▶ [TRY IT]:
Answer these from the induction motor lecture below:
1. What synchronous speed appears on the name plate of the typical 4 pole machines in the country the text mentions?
2. What does the text say the rotor looks like?
3. What is the fan mounted on the shaft for?

▶ [EXERCISE TEXT]:
So this is how one calculates the slip. Now there is one important thing that you
should know. We saw that there are machines with different number of poles; you have the
2 pole machine, the 4 pole machine, the 6 pole machine, 8 pole machine, 20 pole machine
and so on for different applications. What is the maximum speed that one can achieve
that is maximum synchronous speed that one can achieve for a given frequency source and
that is at 2 pole. That is if we have just two poles per phase that is the maximum frequency
that you could get which means n s is equal to 120 f by 2 or which is 60 f is the maximum
synchronous synchronous n o u s frequency for a machine that is operated or exited from
a f hertz source. So in India f is 50 hertz so therefore the
maximum synchronous speed can be 60 into 50 which is equal to 3000 rpm and many of the
machines which are there in the market are 4 pole machines 4 pole machines which means
the n s typically of all these 4 pole machines in our country you will see there are 1500
rpm which will be on the name plate, so keep that in mind. Now there is one thing that I have to show
you and that is a picture an exploded picture of an induction motor taken from one of the
textbooks that I have referred and I have also introduced during the introduction class. So let us see this picture. So you see that
this is a picture of an induction motor that is broken apart that is split apart this called
the exploded view of the induction motor. Now look at the various parts. Now let me
move the cursor here on this part, this is the rotor, this is the shaft and this is the
rotor and the rotor is die cast it is aluminium die cast and it is shorted at both the ends. You see this aluminium ring here shorts all
the coils all the coils are shorted and that is why it looks like a………. they say
it is a squirrel cage. So this is a rotor and then inside here you see some coils or
windings and that is the stator windings which form the various poles the A phase poles,
the B phase poles, C phase poles so on which are wound on the circumference of this stationary
system and that is called the stator. So this whole coil is wound on the stationary system.
This yoke, this is called the yoke and that is the stator that is anchored on to the ground
through these foot plates and that does not know…….. so that is why we say that once
the poles are fixed in space they are fixed in space they do not rotate and what makes
the flux to rotate is basically by virtue of the 3 phase source that you supply which
are 120 degrees apart. And this rotor is inserted into it and then you have the end phasing
plates. These are the end plates here, this is one end plate and this is one end plate
that is fitted in through these holes and then there is bearing which you see also the
bearing here which is fixed to this thing and that will cause a full smooth rotation
of the shaft here. And here you could also see…. beyond this face plate there is something
mounted on the shaft and that is a fan and beyond that there is another enclosure a covering
for the fan, so this fan is to provide cooling for the machine that is this is an air cooled
enclosed air cooled induction machine. So this is how the various parts of the induction
motor would look like this is a squirrel cage induction motor. Now all these windings here are brought out;
there are three so all these windings are clubbed together and brought out as three
terminal points here A phase, B phase, C phase and also the neutral; you saw that we connected
all neutrals together for one or other end of the coil of the various phases. The neutral
and A B and C phases are brought out as terminal inside this box here through which the connection
to the external source is done. okay so this is how an induction motor a typical induction
motor would look like for a given rating. Of course for various ratings the sizes will
be different. So this is for all for now for this particular class. We shall continue in
the next class with more details on the slip, the formulas, the torque speed characteristics
and the equivalent circuits and so on and so forth. Thank you for now.

▶ [LISTED RECORDS]:
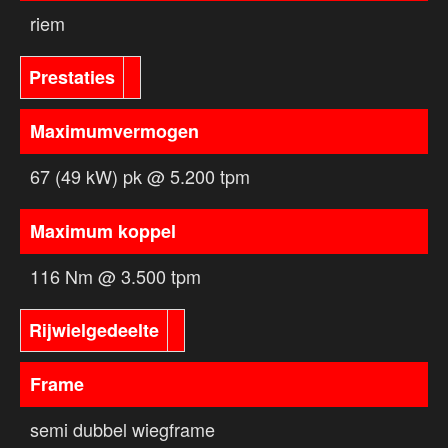
riem
Prestaties
Maximumvermogen
67 (49 kW) pk @ 5.200 tpm
Maximum koppel
116 Nm @ 3.500 tpm
Rijwielgedeelte
Frame
semi dubbel wiegframe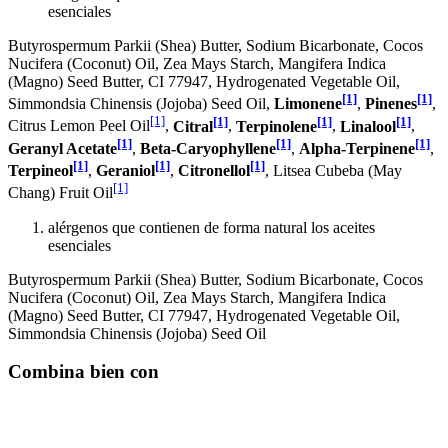
esenciales
Butyrospermum Parkii (Shea) Butter, Sodium Bicarbonate, Cocos
Nucifera (Coconut) Oil, Zea Mays Starch, Mangifera Indica
(Magno) Seed Butter, CI 77947, Hydrogenated Vegetable Oil,
[1]
[1]
Simmondsia Chinensis (Jojoba) Seed Oil,
Limonene
,
Pinenes
,
[1]
[1]
[1]
[1]
Citrus Lemon Peel Oil
,
Citral
,
Terpinolene
,
Linalool
,
[1]
[1]
[1]
Geranyl Acetate
,
Beta-Caryophyllene
,
Alpha-Terpinene
,
[1]
[1]
[1]
Terpineol
,
Geraniol
,
Citronellol
, Litsea Cubeba (May
[1]
Chang) Fruit Oil
alérgenos que contienen de forma natural los aceites
esenciales
Butyrospermum Parkii (Shea) Butter, Sodium Bicarbonate, Cocos
Nucifera (Coconut) Oil, Zea Mays Starch, Mangifera Indica
(Magno) Seed Butter, CI 77947, Hydrogenated Vegetable Oil,
Simmondsia Chinensis (Jojoba) Seed Oil
Combina bien con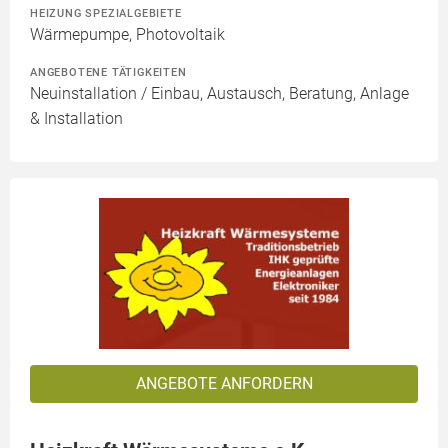
HEIZUNG SPEZIALGEBIETE
Wärmepumpe, Photovoltaik
ANGEBOTENE TÄTIGKEITEN
Neuinstallation / Einbau, Austausch, Beratung, Anlage
& Installation
ANGEBOTE ANFORDERN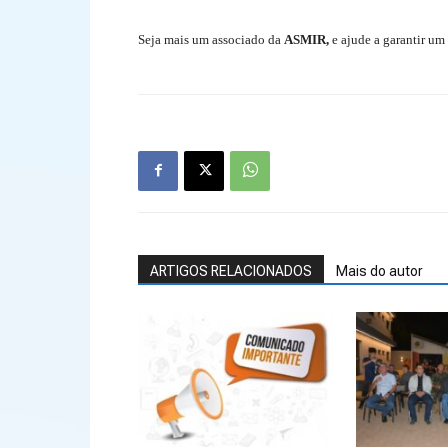
Seja mais um associado da
ASMIR,
e ajude a garantir um
ARTIGOS RELACIONADOS
Mais do autor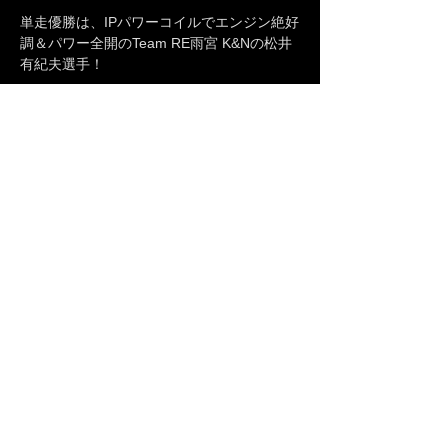
単走優勝は、IPパワーコイルでエンジン絶好
調＆パワー全開のTeam RE雨宮 K&Nの松井
有紀夫選手！
D1グランプリ Rd.3&
Rd.4 筑波フォトギ
ャラリー
プライバシーポリシー
|
保証規定
|
配送について
|
特
定商取引法に基づく表記 ｜
お問合せ Tel:042-706-
8312
© 株式会社Ignition Projects All Rights
Reserved.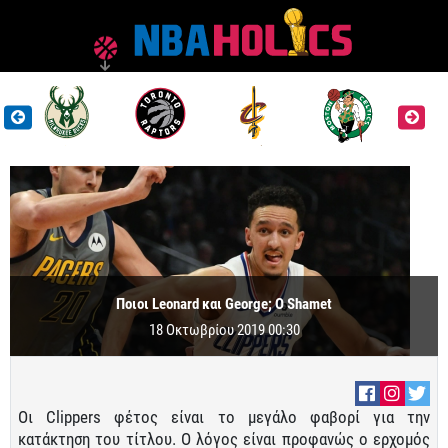
Ποιοι Leonard και George; Ο Shamet
18 Οκτωβρίου 2019 00:30
Οι Clippers φέτος είναι το μεγάλο φαβορί για την
κατάκτηση του τίτλου. Ο λόγος είναι προφανώς ο ερχομός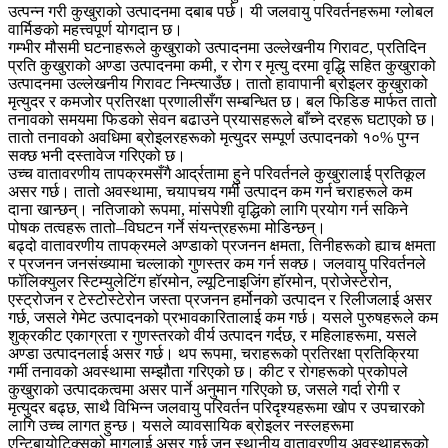
उत्पन्न गरी कुखुराको उत्पादनमा दबाब पर्छ। यी जलवायु परिवर्तनहरूमा ग्लोबल
वार्मिङको महत्त्वपूर्ण योगदान छ।
गम्भीर मौसमी घटनाहरूले कुखुराको उत्पादनमा उल्लेखनीय गिरावट, प्रतिदिन
प्रति कुखुराको अण्डा उत्पादनमा कमी, र रोग र मृत्यु दरमा वृद्धि सहित कुखुराको
उत्पादनमा उल्लेखनीय गिरावट निम्त्याउँछ। तातो हावापानी ब्रोइलर कुखुराको
मृत्युदर र कमजोर प्रतिरक्षा प्रणालीसँग सम्बन्धित छ। बल फिडिङ मार्फत तातो
तनावको समयमा फिडको सेवन बढाउने प्रयासहरूले बाँच्ने दरहरू घटाएको छ।
तातो तनावको अवधिमा ब्रोइलरहरूको मृत्युदर सम्पूर्ण उत्पादनको १०% पुग्न
सक्छ भनी दस्तावेज गरिएको छ।
उच्च वातावरणीय तापक्रमसँगै आर्द्रतामा हुने परिवर्तनले कुखुरालाई प्रतिकूल
असर गर्छ। तातो अवस्थामा, चयापचय गर्मी उत्पादन कम गर्न चराहरूले कम
दाना खान्छन्। नतिजाको रूपमा, मांसपेशी वृद्धिको लागि प्रयोग गर्न सकिने
पोषक तत्वहरू तातो–विघटन गर्ने संयन्त्रहरूमा मोडिन्छन्।
बढ्दो वातावरणीय तापक्रमले अण्डाको प्रजनन क्षमता, तिनीहरूको ह्याच क्षमता
र प्रजनन जनसंख्यामा चल्लाको गुणस्तर कम गर्न सक्छ। जलवायु परिवर्तनले
फॉलिक्युलर स्टिम्युलेटिंग हॉरमोन, ल्यूटिनाइजिंग हॉरमोन, प्रोजेस्टेरोन,
एस्ट्रोजन र टेस्टोस्टेरोन जस्ता प्रजनन हर्मोनको उत्पादन र रिलीजलाई असर
गर्छ, जसले गेमेट उत्पादनको प्रभावकारितालाई कम गर्छ। यसले पुरुषहरूले कम
शुक्रकीट एकाग्रता र गुणस्तरको वीर्य उत्पादन गर्दछ, र महिलाहरूमा, यसले
अण्डा उत्पादनलाई असर गर्छ। थप रूपमा, चराहरूको प्रतिरक्षा प्रतिक्रिया
गर्मी तनावको अवस्थामा सम्झौता गरिएको छ। कीट र रोगहरूको प्रकोपले
कुखुराको उत्पादकत्वमा असर पार्ने अनुमान गरिएको छ, जसले गर्दा रोगी र
मृत्युदर बढ्छ, साथै विभिन्न जलवायु परिवर्तन परिदृश्यहरूमा खोप र उपचारको
लागि उच्च लागत हुन्छ। यसले व्यावसायिक ब्रोइलर नस्लहरूमा
एन्टिबायोटिक्सको मागलाई असर गर्छ जुन स्थानीय वातावरणीय अवस्थाहरूको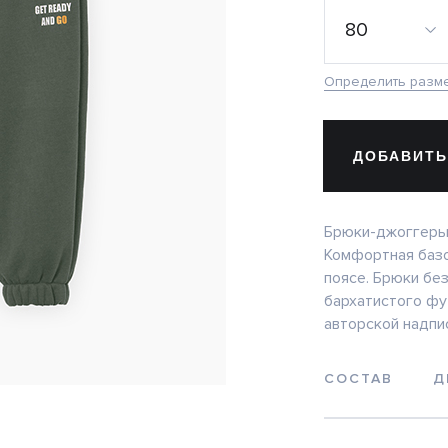
80
Определить разм
ДОБАВИТЬ
Брюки-джоггеры 
Комфортная базо
поясе. Брюки без
бархатистого фу
авторской надпи
СОСТАВ
Д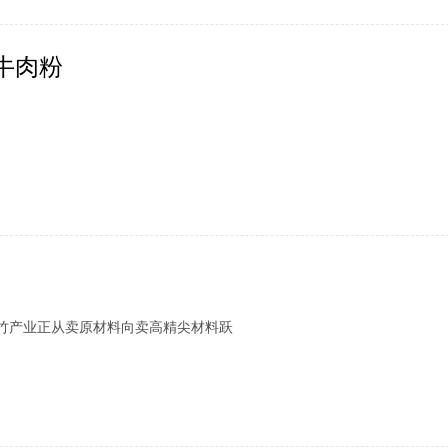
牛肉粉
运动指南请收好
地质灾害有前兆，我们应该怎样逃生避险？
江竹产业正从卖原材料向卖高精尖材料跃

▶ [ANSWER SECTION]:
1. 1500 rpm
2. A squirrel cage
3. To provide cooling for the machine